DN2
From Kibera to New York, who would have thought?
PHOTO | FILE Kennedy Odede.
Posted Tuesday, February 5 2013 at 02:00
In Summary
- Beacon of hope: When one of his friends was shot dead after committing a crime and another took his own life, Kennedy Odede started looking at life differently. Then his sister was raped, and he vowed to make Nairobi’s Kibera slum a better place to live in. His is a story of the triumph of human spirit over adversity.
Triza Wanjiku sits in the midst of two counsellors. She has just come from a police station, where she sought a P3 form, the mandatory police medical report courts of law require from assault victims. In this case, Triza is seeking justice for attempted defilement.
“A few days ago, my drunken stepfather tried to molest me,” she says. He kicked a lamp shade, grabbed her and tried to remove her tights, but she escaped. It wasn’t the first time it had happened to her, she says.
The following morning, she reported the matter to Gender Office of Shining Hope for Communities, a local NGO, and counsellors there advised her on the legalities of the matter.
The story of Shining Hope for Communities, Triza’s only hope for justice, is intertwined with that of Kennedy Odede, a 28-year-old community organiser. He points out the house that he grew up in the Gatekwera area of the slum, where the organisation is based, as he explains how an unfortunate series of events led him to found the NGO.
“One of my best friends was shot dead after being involved in crime,” he recalls. Later on, another friend of his would commit suicide, and his sister raped.
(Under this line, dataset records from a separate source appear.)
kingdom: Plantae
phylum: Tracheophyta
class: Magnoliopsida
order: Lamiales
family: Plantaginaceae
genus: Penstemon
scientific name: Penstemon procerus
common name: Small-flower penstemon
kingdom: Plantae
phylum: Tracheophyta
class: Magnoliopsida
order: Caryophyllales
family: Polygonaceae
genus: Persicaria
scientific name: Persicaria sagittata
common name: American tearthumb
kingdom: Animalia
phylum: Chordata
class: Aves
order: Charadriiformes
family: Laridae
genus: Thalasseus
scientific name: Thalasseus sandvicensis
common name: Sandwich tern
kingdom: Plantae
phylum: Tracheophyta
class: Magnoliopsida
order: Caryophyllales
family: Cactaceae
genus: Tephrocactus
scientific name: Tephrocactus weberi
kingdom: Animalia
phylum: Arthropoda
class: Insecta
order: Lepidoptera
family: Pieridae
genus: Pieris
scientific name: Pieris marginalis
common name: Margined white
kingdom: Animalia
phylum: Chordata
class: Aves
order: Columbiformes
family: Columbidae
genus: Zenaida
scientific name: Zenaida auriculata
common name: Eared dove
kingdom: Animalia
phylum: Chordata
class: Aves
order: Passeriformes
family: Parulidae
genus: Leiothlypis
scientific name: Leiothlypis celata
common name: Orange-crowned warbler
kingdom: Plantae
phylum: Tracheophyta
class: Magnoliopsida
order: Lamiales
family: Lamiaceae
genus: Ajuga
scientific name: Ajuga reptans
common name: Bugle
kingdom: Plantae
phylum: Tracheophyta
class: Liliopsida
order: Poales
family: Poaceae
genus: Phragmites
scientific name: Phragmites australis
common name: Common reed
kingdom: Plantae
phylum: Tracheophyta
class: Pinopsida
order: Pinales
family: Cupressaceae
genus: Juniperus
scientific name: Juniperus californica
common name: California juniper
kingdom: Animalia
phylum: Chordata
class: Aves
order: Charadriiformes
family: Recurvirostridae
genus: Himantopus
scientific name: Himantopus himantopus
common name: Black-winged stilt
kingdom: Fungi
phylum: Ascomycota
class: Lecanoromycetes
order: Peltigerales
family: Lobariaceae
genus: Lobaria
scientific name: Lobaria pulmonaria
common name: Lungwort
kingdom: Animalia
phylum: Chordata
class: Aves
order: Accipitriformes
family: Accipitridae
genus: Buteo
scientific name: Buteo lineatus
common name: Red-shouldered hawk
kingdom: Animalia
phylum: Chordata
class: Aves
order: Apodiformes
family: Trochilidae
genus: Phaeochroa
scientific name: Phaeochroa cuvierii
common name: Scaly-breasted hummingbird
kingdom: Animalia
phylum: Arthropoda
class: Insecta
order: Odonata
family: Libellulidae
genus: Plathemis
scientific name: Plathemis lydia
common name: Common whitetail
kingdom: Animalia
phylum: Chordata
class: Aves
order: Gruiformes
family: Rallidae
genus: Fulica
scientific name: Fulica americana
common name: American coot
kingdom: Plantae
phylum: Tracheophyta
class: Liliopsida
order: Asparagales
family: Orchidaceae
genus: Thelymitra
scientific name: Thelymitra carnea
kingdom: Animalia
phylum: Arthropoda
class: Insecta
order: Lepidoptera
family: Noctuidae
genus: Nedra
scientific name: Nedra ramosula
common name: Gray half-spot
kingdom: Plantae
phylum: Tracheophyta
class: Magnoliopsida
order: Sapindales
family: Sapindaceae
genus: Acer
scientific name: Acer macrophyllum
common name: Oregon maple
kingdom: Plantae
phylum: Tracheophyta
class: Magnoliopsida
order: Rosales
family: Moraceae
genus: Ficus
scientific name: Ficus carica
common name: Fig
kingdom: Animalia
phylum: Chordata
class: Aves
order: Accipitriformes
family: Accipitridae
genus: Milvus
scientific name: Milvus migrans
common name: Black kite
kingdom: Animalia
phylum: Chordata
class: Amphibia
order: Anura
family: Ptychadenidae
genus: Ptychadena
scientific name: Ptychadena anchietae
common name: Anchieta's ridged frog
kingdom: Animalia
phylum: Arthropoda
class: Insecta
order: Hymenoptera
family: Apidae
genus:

There were many negative things in Kibera and, by the age of 10, Odede, who was the oldest of eight children, had become a street child.
But change knocked on his door when a foreigner gave the young Odede books by Marcus Garvey and Martin Luther King; works of literature that started to shape his life.
“My grandparents and parents were poor,” he says. “If I hadn’t done something worthy with my life, I would have ended up the same way. I reckoned we had the human potential to do something for our sisters and mothers who go through a difficult time.”
From his Kibera house, he took up many societal jobs, including HIV and Aids counselling. His young organisation started health, sports and theatre departments that reduced the toils of slum life.
Odede’s life changed for the better in 2007, when he met a student from an American institution, the Wesleyan University. She suggested that he applies for a scholarship from the school. Fortunately, he was offered the Bob and Margaret Patricelli scholarship to study Government and Sociology.
“I was always of the opinion that attaining higher education would improve my community work,” says Odede, who taught himself how to read.
While in the US, he and co-founder Jessica Posner, who is now his wife, built the Kibera School for Girls. The initial entrants are now in Class Four, and the organisation has expanded to have a health clinic, clean water, and community services.
Their work has been appreciated globally.
In April 2011, Kennedy was invited to speak on a panel with former US President Clinton and actor Sean Penn at the closing plenary of the Clinton Global Initiative University (CGI U) Conference.
“This is kind of a breakthrough in Kibera — what you’re doing for young girls and women. It’s a breakthrough that has to be done everywhere,” former US President Bill Clinton told Odede at the conference.
“Him (President Clinton) saying that meant a lot to me because it showed that, with hope, things can work,” recalls Odede, whose Shining Hope for Communities won the Dell Social Innovation Challenge in 2010.
Last year, Odede delivered the commencement address before his graduating class at Wesleyan University, urging his fellow graduands to “champion hope throughout the world”.
By providing essential health care, education, sanitation, nutrition and computer training, Odede is integrating a holistic solution to urban poverty. The main challenges here are urbanisation, and Kenyans are not involved as much as they should in local projects.
“There is so much momentum... so many great things happening, but there is a lot of need at the same time. The problem is trying to balance these,” says Jessica Posner.